**WHAT IS EXPECTED**
Where a line of the data below has the string "Турция", copy that line.

**RECORDS FOR THIS TASK**

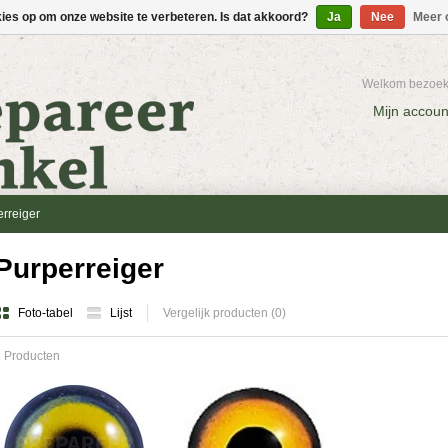
kies op om onze website te verbeteren. Is dat akkoord?
Ja
Nee
Meer 
Welkom bezoeke
Mijn accoun
rreiger
Purperreiger
Foto-tabel
Lijst
Vergelijk producten (0)
 Producten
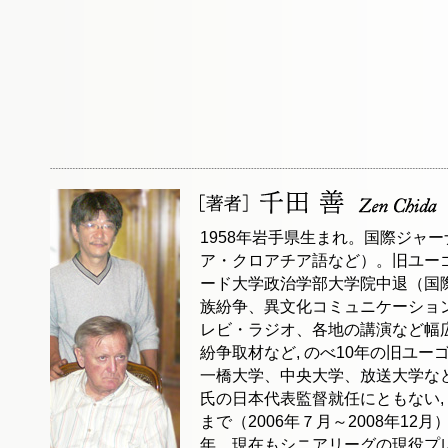
1958年岩手県生まれ。国際ジャ
ア・クロアチア語など）。旧ユー
ード大学政治学部大学院中退（国
族紛争、異文化コミュニケーショ
レビ・ラジオ、各地の講演など幅
紛争取材など, のべ10年の旧ユ
一橋大学、中央大学、放送大学な
氏の日本代表監督就任にともない,
まで（2006年７月～2008年12
年、現在もシニアリーグの現役プ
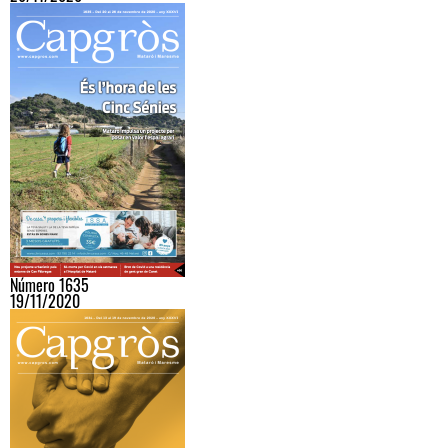
Número 1635
19/11/2020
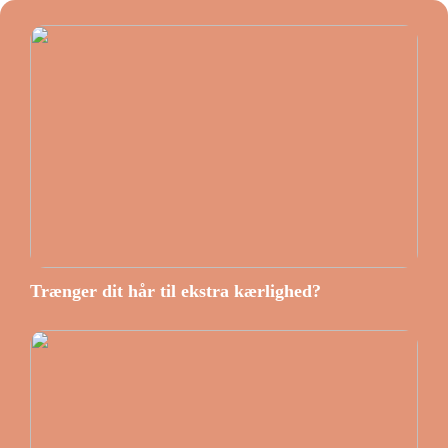
Trænger dit hår til ekstra kærlighed?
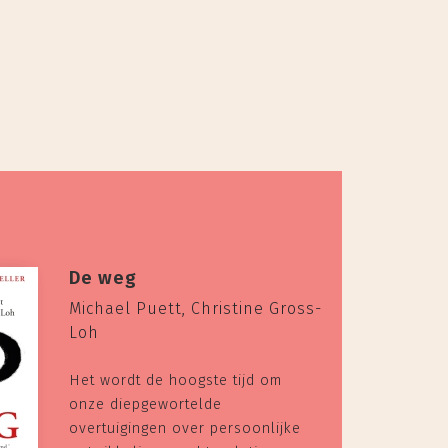
De weg
Michael Puett, Christine Gross-
Loh
Het wordt de hoogste tijd om
onze diepgewortelde
overtuigingen over persoonlijke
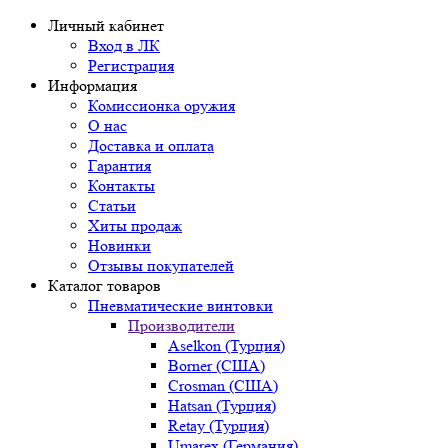
Личный кабинет
Вход в ЛК
Регистрация
Информация
Комиссионка оружия
О нас
Доставка и оплата
Гарантия
Контакты
Статьи
Хиты продаж
Новинки
Отзывы покупателей
Каталог товаров
Пневматические винтовки
Производители
Aselkon (Турция)
Borner (США)
Crosman (США)
Hatsan (Турция)
Retay (Турция)
Umarex (Германия)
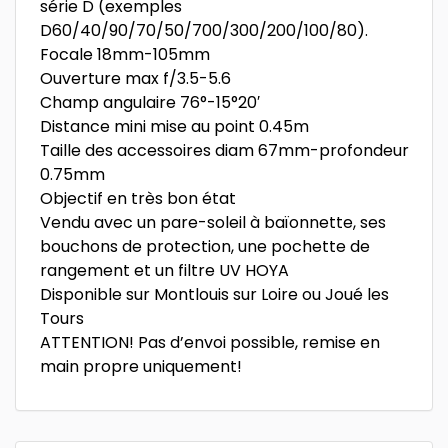
série D (exemples
D60/40/90/70/50/700/300/200/100/80).
Focale 18mm-105mm
Ouverture max f/3.5-5.6
Champ angulaire 76°-15°20′
Distance mini mise au point 0.45m
Taille des accessoires diam 67mm-profondeur
0.75mm
Objectif en très bon état
Vendu avec un pare-soleil à baïonnette, ses
bouchons de protection, une pochette de
rangement et un filtre UV HOYA
Disponible sur Montlouis sur Loire ou Joué les
Tours
ATTENTION! Pas d’envoi possible, remise en
main propre uniquement!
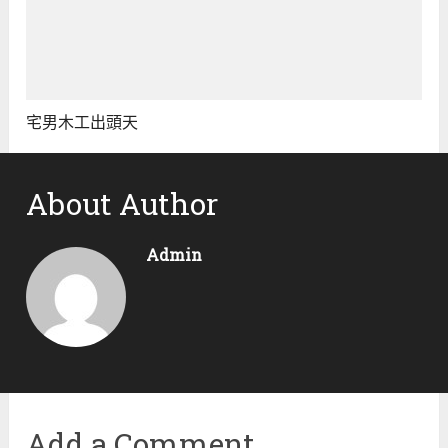
宅男木工出頭天
About Author
Admin
Add a Comment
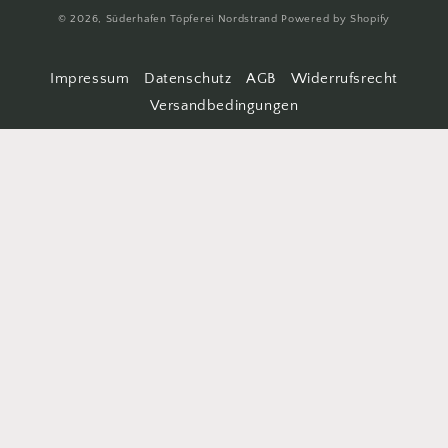
© 2026,
Süderhafen Töpferei Nordstrand
Powered by Shopify
Impressum
Datenschutz
AGB
Widerrufsrecht
Versandbedingungen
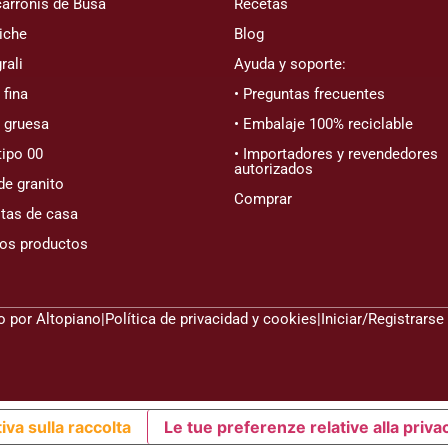
arronis de Busa
Recetas
iche
Blog
rali
Ayuda y soporte:
fina
• Preguntas frecuentes
 gruesa
• Embalaje 100% reciclable
tipo 00
• Importadores y revendedores
autorizados
de granito
Comprar
tas de casa
los productos
do por
Altopiano
|
Política de privacidad y cookies
|
Iniciar/Registrarse
iva sulla raccolta
Le tue preferenze relative alla priva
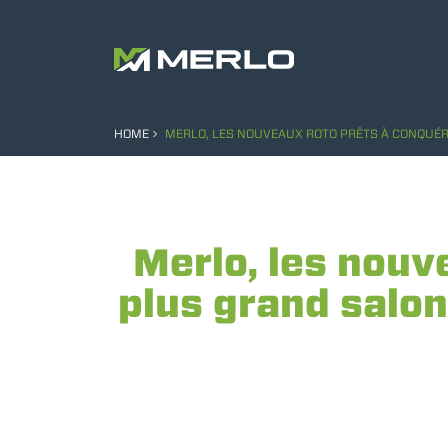
HOME
MERLO, LES NOUVEAUX ROTO PRÊTS À CONQUÉR
Merlo, les nouv
plus grand salo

**SOLUTION TO THIS PROBLEM**
Aselkon (Турция)
Hatsan (Турция)
Retay (Турция)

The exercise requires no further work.